Legal advice privilege: Confidentiality is not lost until a “substantial number” of people have access

United KingdomScotland

A Chancery judge has confirmed that confidentiality in legal advice is not lost through accidental disclosure to a relatively small number of people. As a result, the Mirror Group could maintain privilege over a note of legal advice that had fallen into the hands of a number of journalists and at least one investor. However, remarks made by the chairman of its parent company at a shareholders’ function were not privileged, even if they were addressed only to a small number of guests (Winstone & others v MGN Limited [2019] EWHC 265 (Ch)).

Background

A journalist, Mr Brown, was dismissed from employment in the Mirror Group in 2006 for writing up stories for publication in The People newspaper that belonged to the Daily Mirror. He alleged unfair dismissal on the basis that he had been treated more harshly than journalists who had been involved in the more serious misconduct of phone hacking, i.e. the intercepting of personal voicemails by journalists. The in-house lawyer dealing with the claim made a manuscript note on a copy of Mr Brown’s witness statement recording an assessment of the merits of the allegations. The claim was eventually settled. The note subsequently came into the hands of a Mirror Group shareholder and at least two journalists, in circumstances that remain unknown. At a reception held by the Mirror Group’s parent company after its 2015 AGM, the chairman had a conversation with one of the journalists about the date when the in-house lawyer first became aware of allegations of phone hacking, during which reference was made to the note. The conversation was recorded and transcribed.
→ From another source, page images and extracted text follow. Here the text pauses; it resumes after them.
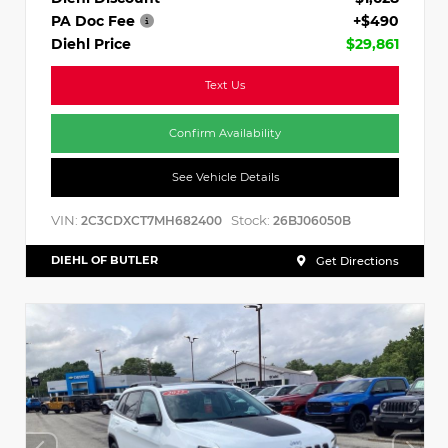
PA Doc Fee
+$490
Diehl Price
$29,861
Text Us
Confirm Availability
See Vehicle Details
VIN:
Stock:
2C3CDXCT7MH682400
26BJ06050B
DIEHL OF BUTLER
Get Directions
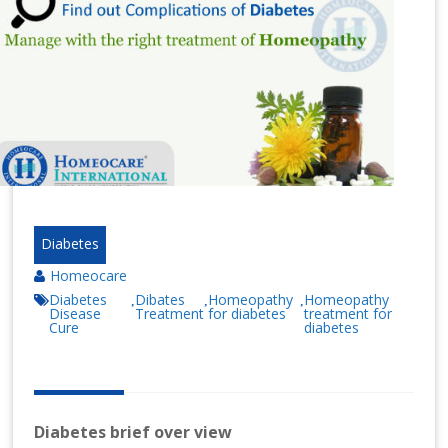
n
at
io
n
al
|
Diabetes
Homeocare
Diabetes
Dibates
Homeopathy
Homeopathy
,
,
,
Disease
Treatment
for diabetes
treatment for
Cure
diabetes
Diabetes brief over view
The content of the note and the transcript became known to a group of alleged victims of phone hacking who were bringing an action for breach of privacy against the Mirror Group. The Mirror Group applied for an injunction to prevent the claimants from relying on this information on the grounds that it was privileged.

Decision on the note of legal advice

It was unclear whether the note reflected the views of the in-house lawyer himself or of the external lawyers who were also advising the Mirror Group. However, the parties were agreed that the note would be privileged in either event. The question was whether that privilege had been lost because the note ceased to be confidential when it came into the hands of the journalists and/or the investor. Confidentiality is a key ingredient in legal advice privilege because the purpose of the doctrine is to protect a party’s ability to consult freely with its legal advisers.

Norris J held that the note had not lost the quality of confidentiality. He referred to a statement by Sir Nicholas Browne-Wilkinson VC in Stephens v Avery [1988] 1 Ch 449 to the effect that confidentiality is only lost when information becomes known to “a substantial number of people”. The small number of people to whom the note had become known in the present case was not sufficient. Norris J therefore granted an injunction to prevent the claimants from relying on its contents and gave permission to the Mirror Group to redact references to the content of the note in its disclosure documents.

Decision on the transcript of comments made after the AGM

On the transcript, Norris J reached a different conclusion, holding that it lacked the necessary quality of confidentiality and could not be privileged. He categorised the reception as a public occasion at which the chairman could not reasonably have thought he was speaking confidentially. Although the transcript showed that he had asked for the conversation to be “off the record”, that simply meant that he intended it to be unattributable, not that he understood it to be private. Even if it had been confidential, Norris J indicated that he would not have exercised his discretion to make an injunction. The transcript had been open to public inspection on the court file for nearly six months before the Mirror Group raised any objection, and it was therefore too late for a claim of privilege to be asserted.

Comment

This case provides welcome confirmation that an inadvertent “leak” of a privileged document will not necessarily result in privilege being lost, provided the document is only seen by a relatively small number of people. However, parties who become aware that a privileged document has been filed at court should act promptly, as delay may result in the court refusing to exercise its discretion to prevent use of the contents.